JOSÉ MARÍA SADIA
Dietista, quiromasajista y profesor de yoga y técnicas de relajación. De origen sayagués, pero residente en Salamanca, Clemente Santos dio ayer una clase magistral en la sala siete de Ifeza, con afirmaciones arriesgadas, pero razonadas, y, sobre todo, con una invitación directa al ciudadano a cuidar de su salud a través de la alimentación.
-En su conferencia, ha descrito un panorama inquietante sobre la alimentación sana. ¿Estamos amenazados?
-Yo no diría amenaza. Diría que, en la alimentación, los hábitos cada vez son peores y eso, a largo plazo, tiene su repercusión.
-Al referirse a la publicidad, ha hablado de manipulación...
-Claro, porque nos intentan vender cosas mostrando sólo la cara «A» y no nos enseñan la cara «B». Por ejemplo, hay alimentos en los que se nos indica que contienen omega 3 -que es el que vende- y omega 6, cuando en realidad, si investigamos, vemos que el contenido del segundo es mayor que el del primero. Y esto es sólo un ejemplo. Otras veces, insisten en que un producto es bueno porque no tiene ni conservantes ni colorantes, cuando en realidad lleva una gran cantidad de aditivos.
-En todo caso, según dice, es necesario investigar lo que llevan los alimentos, ¿tan importante es?
-Bueno, hay gente que suele decir: «Si miro lo que lleva un producto, no me lo como». Si esa información está ahí es porque muchos la hemos demandado y tenemos todo el derecho de saber lo que comemos.
-No ha hablado precisamente bien ni del azúcar ni de la leche...
-El azúcar blanco no tiene nutrientes, ni vitaminas ni minerales, y lleva restos de aditivos.
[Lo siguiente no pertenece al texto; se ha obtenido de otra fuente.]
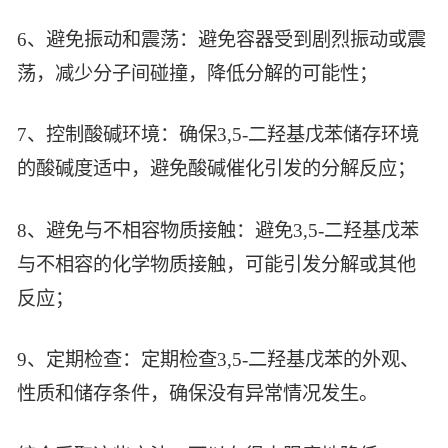
6、避免振动和震荡：避免容器受到剧烈振动或震
荡，减少分子间碰撞，降低分解的可能性；
7、控制酸碱环境：确保3,5-二羟基戊苯储存环境
的酸碱度适中，避免酸碱催化引发的分解反应；
8、避免与不相容物质接触：避免3,5-二羟基戊苯
与不相容的化学物质接触，可能引发分解或其他
反应；
9、定期检查：定期检查3,5-二羟基戊苯的外观、
性质和储存条件，确保没有异常情况发生。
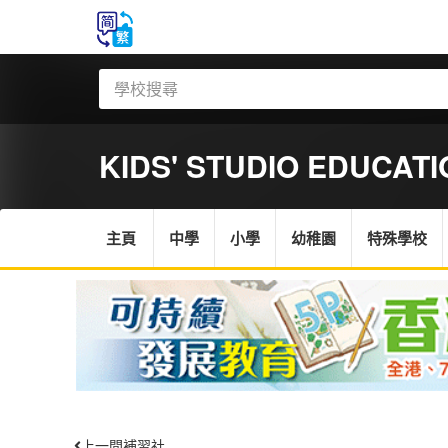
KIDS' STUDIO EDUCAT
主頁
中學
小學
幼稚園
特殊學校
上一間補習社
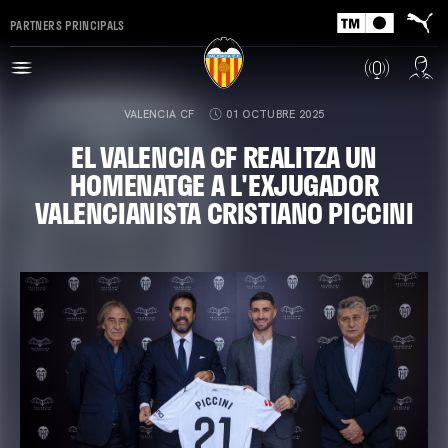
PARTNERS PRINCIPALS
VALENCIA CF
01 OCTUBRE 2025
EL VALENCIA CF REALITZA UN
HOMENATGE A L'EXJUGADOR
VALENCIANISTA CRISTIANO PICCINI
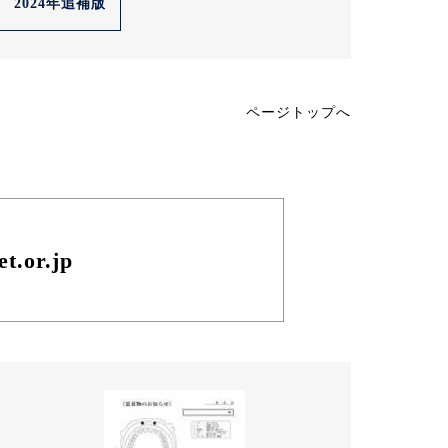
2024年追補版
ページトップへ
t.or.jp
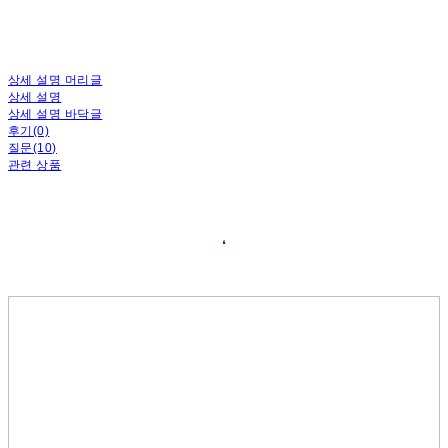
상세 설명 머리글
상세 설명
상세 설명 바닥글
후기(0)
질문(10)
관련 상품
❛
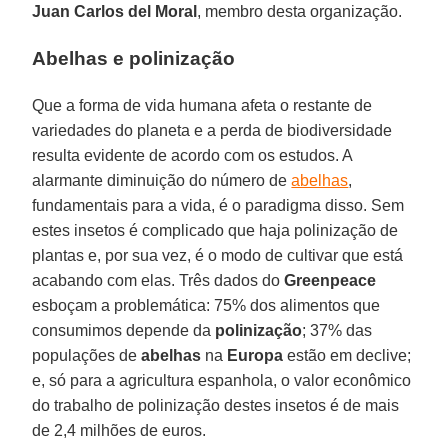
Juan Carlos del Moral
, membro desta organização.
Abelhas e polinização
Que a forma de vida humana afeta o restante de
variedades do planeta e a perda de biodiversidade
resulta evidente de acordo com os estudos. A
alarmante diminuição do número de
abelhas
,
fundamentais para a vida, é o paradigma disso. Sem
estes insetos é complicado que haja polinização de
plantas e, por sua vez, é o modo de cultivar que está
acabando com elas. Três dados do
Greenpeace
esboçam a problemática: 75% dos alimentos que
consumimos depende da
polinização
; 37% das
populações de
abelhas
na
Europa
estão em declive;
e, só para a agricultura espanhola, o valor econômico
do trabalho de polinização destes insetos é de mais
de 2,4 milhões de euros.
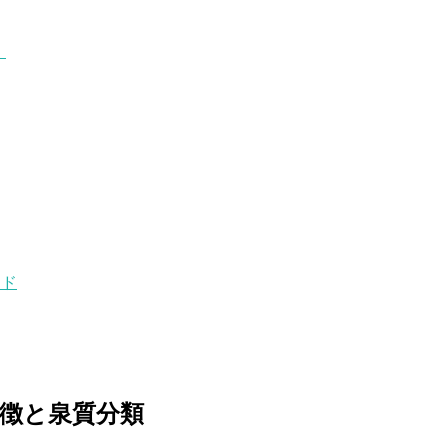
」
イド
特徴と泉質分類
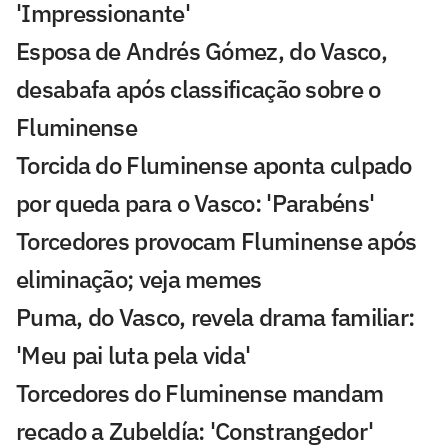
'Impressionante'
Esposa de Andrés Gómez, do Vasco,
desabafa após classificação sobre o
Fluminense
Torcida do Fluminense aponta culpado
por queda para o Vasco: 'Parabéns'
Torcedores provocam Fluminense após
eliminação; veja memes
Puma, do Vasco, revela drama familiar:
'Meu pai luta pela vida'
Torcedores do Fluminense mandam
recado a Zubeldía: 'Constrangedor'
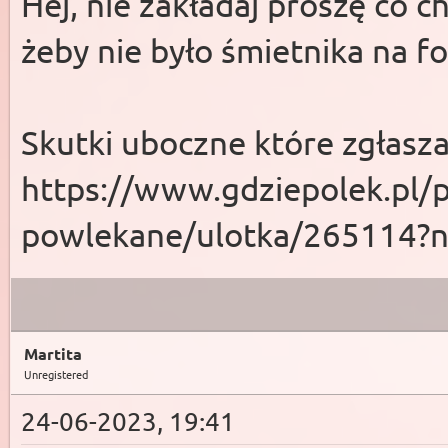
Hej, nie zakładaj proszę co c
żeby nie było śmietnika na f
Skutki uboczne które zgłasza
https://www.gdziepolek.pl/p
powlekane/ulotka/265114?n
Martita
Unregistered
24-06-2023, 19:41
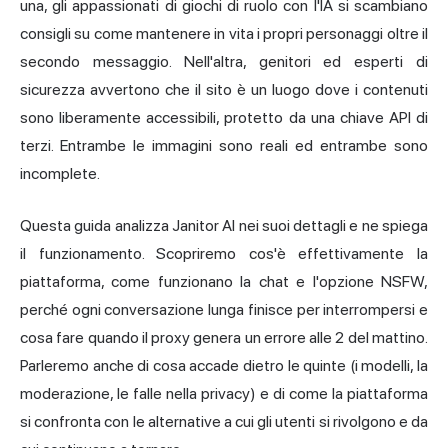
una, gli appassionati di
giochi di ruolo
con l'IA si scambiano
consigli su come mantenere in vita i propri personaggi oltre il
secondo messaggio. Nell'altra, genitori ed esperti di
sicurezza avvertono che il sito è un luogo dove i contenuti
sono liberamente accessibili, protetto da una chiave API di
terzi. Entrambe le immagini sono reali ed entrambe sono
incomplete.
Questa guida analizza Janitor AI nei suoi dettagli e ne spiega
il funzionamento. Scopriremo cos'è effettivamente la
piattaforma, come funzionano la chat e l'opzione
NSFW
,
perché ogni conversazione lunga finisce per interrompersi e
cosa fare quando il proxy genera un errore alle 2 del mattino.
Parleremo anche di cosa accade dietro le quinte (i modelli, la
moderazione, le falle nella privacy) e di come la piattaforma
si confronta con le alternative a cui gli utenti si rivolgono e da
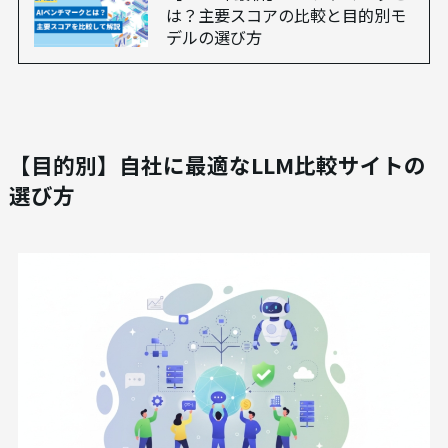
は？主要スコアの比較と目的別モ
デルの選び方
【目的別】自社に最適なLLM比較サイトの
選び方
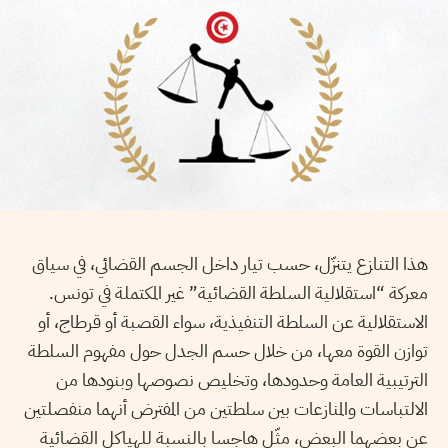
هذا التنازع يتنزّل، حسب تيار داخل الجسم القضائي، في سياق
معركة “استقلالية السلطة القضائية” غير المكتملة في تونس.
الاستقلالية عن السلطة التنفيذية، سواء القصبة أو قرطاج، أو
توازن القوة معها، من خلال حسم الجدل حول مفهوم السلطة
الترتيبية العامة وحدودها، وتخليص نصوصها وبنودها من
الالتباسات والمنازعات بين سلطتين من المفترض أنهما منفصلتين
عن بعضهما البعض، مثّل هاجسا بالنسبة للهياكل القضائية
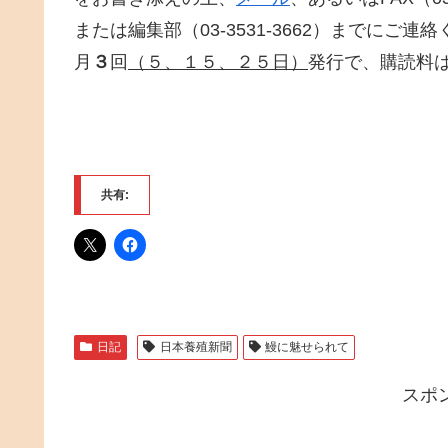
または編集部（03-3531-3662）までにご連
月
３
回
（５、１５、２５日）
発行で、購読料
共有:
日記
日本養殖新聞
鰻に魅せられて
スポ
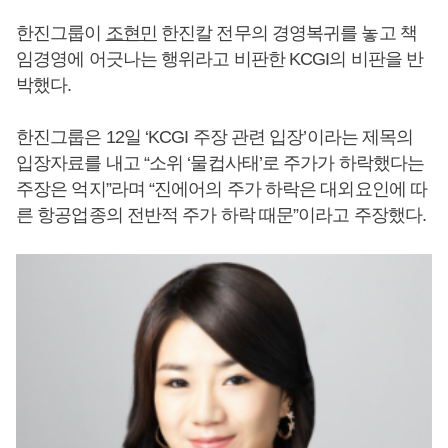
한진그룹이
조현민
한진칼 전무의 경영복귀를 놓고 책
임경영에 어긋나는 행위라고 비판한 KCGI의 비판을 반
박했다.
한진그룹은 12일 ‘KCGI 주장 관련 입장’이라는 제목의
입장자료를 내고 “소위 ‘물컵사태’로 주가가 하락했다는
주장은 억지”라며 “진에어의 주가 하락은 대외요인에 따
른 항공업종의 전반적 주가 하락 때문”이라고 주장했다.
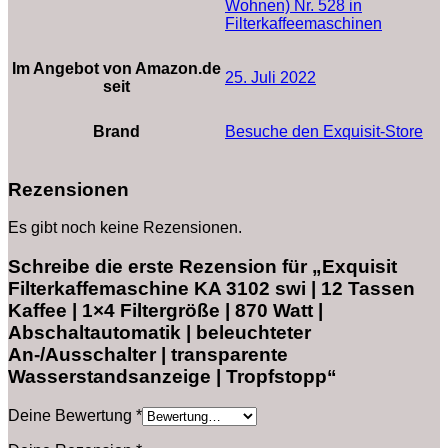
Wohnen) Nr. 528 in
Filterkaffeemaschinen
Im Angebot von Amazon.de
25. Juli 2022
seit
Brand
Besuche den Exquisit-Store
Rezensionen
Es gibt noch keine Rezensionen.
Schreibe die erste Rezension für „Exquisit
Filterkaffemaschine KA 3102 swi | 12 Tassen
Kaffee | 1×4 Filtergröße | 870 Watt |
Abschaltautomatik | beleuchteter
An-/Ausschalter | transparente
Wasserstandsanzeige | Tropfstopp“
Deine Bewertung
*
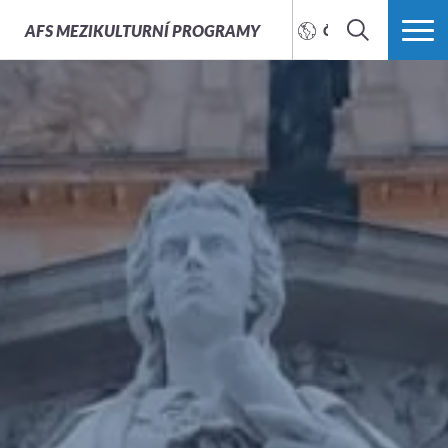
AFS
MEZIKULTURNÍ PROGRAMY
ČEŠTINA
HLEDAT
VÍCE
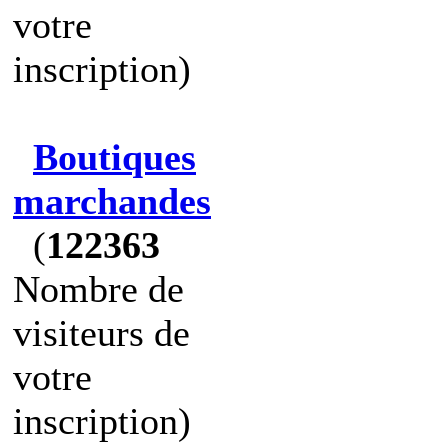
votre
inscription)
Boutiques
marchandes
(
122363
Nombre de
visiteurs de
votre
inscription)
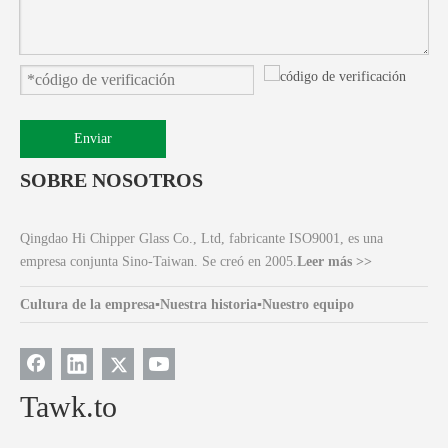
Enviar
SOBRE NOSOTROS
Qingdao Hi Chipper Glass Co., Ltd, fabricante ISO9001, es una
empresa conjunta Sino-Taiwan. Se creó en 2005.
Leer más >>
Cultura de la empresa
▪
Nuestra historia
▪
Nuestro equipo
Tawk.to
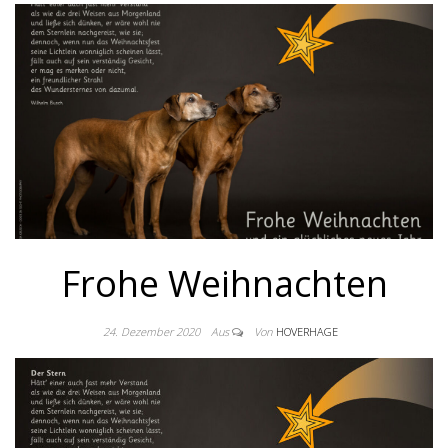
Frohe Weihnachten
24. Dezember 2020
Aus
Von
HOVERHAGE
No debería ser considerado un alimento. En cuanto a la leche, las personas muestran cada vez mayor intolerancia a los lácteos. Es un alimento esencial para los bebés. Para los adultos es otra cosa.
-¿Está de acuerdo en que la preocupación por la comida cada vez es mayor?
-Así es, la gente cada vez se preocupa más de lo que come y de lo que bebe. La presencia de esta feria de Ecocultura aquí así lo demuestra. Esto hubiera sido impensable hace diez años.
-¿Cree que nos podemos fiar de los productos ecológicos?
-Quienes producen alimentos ecológicos, están tan comprometidos y emplean tanto esfuerzo en defenderlos, que sería absurdo pensar que nos quisieran engañar. Además, el sello ya garantiza unos controles exhaustivos.
-¿Podemos construir ya un menú ecológico con los productos que se comercializan?
-Sí, ya se puede, sobre todo gracias al esfuerzo de los herbolarios, que son las tiendas que más han trabajado para introducirlos.
-Por cierto, ¿son caros o baratos estos alimentos?
-Si valoramos ciertos componentes como los nutrientes que contienen, nos damos cuenta de que no son tan caros. Un ejemplo. Un kilo de naranjas tiene más vitamina «C» que un kilo y medio de esta misma fruta no ecológica.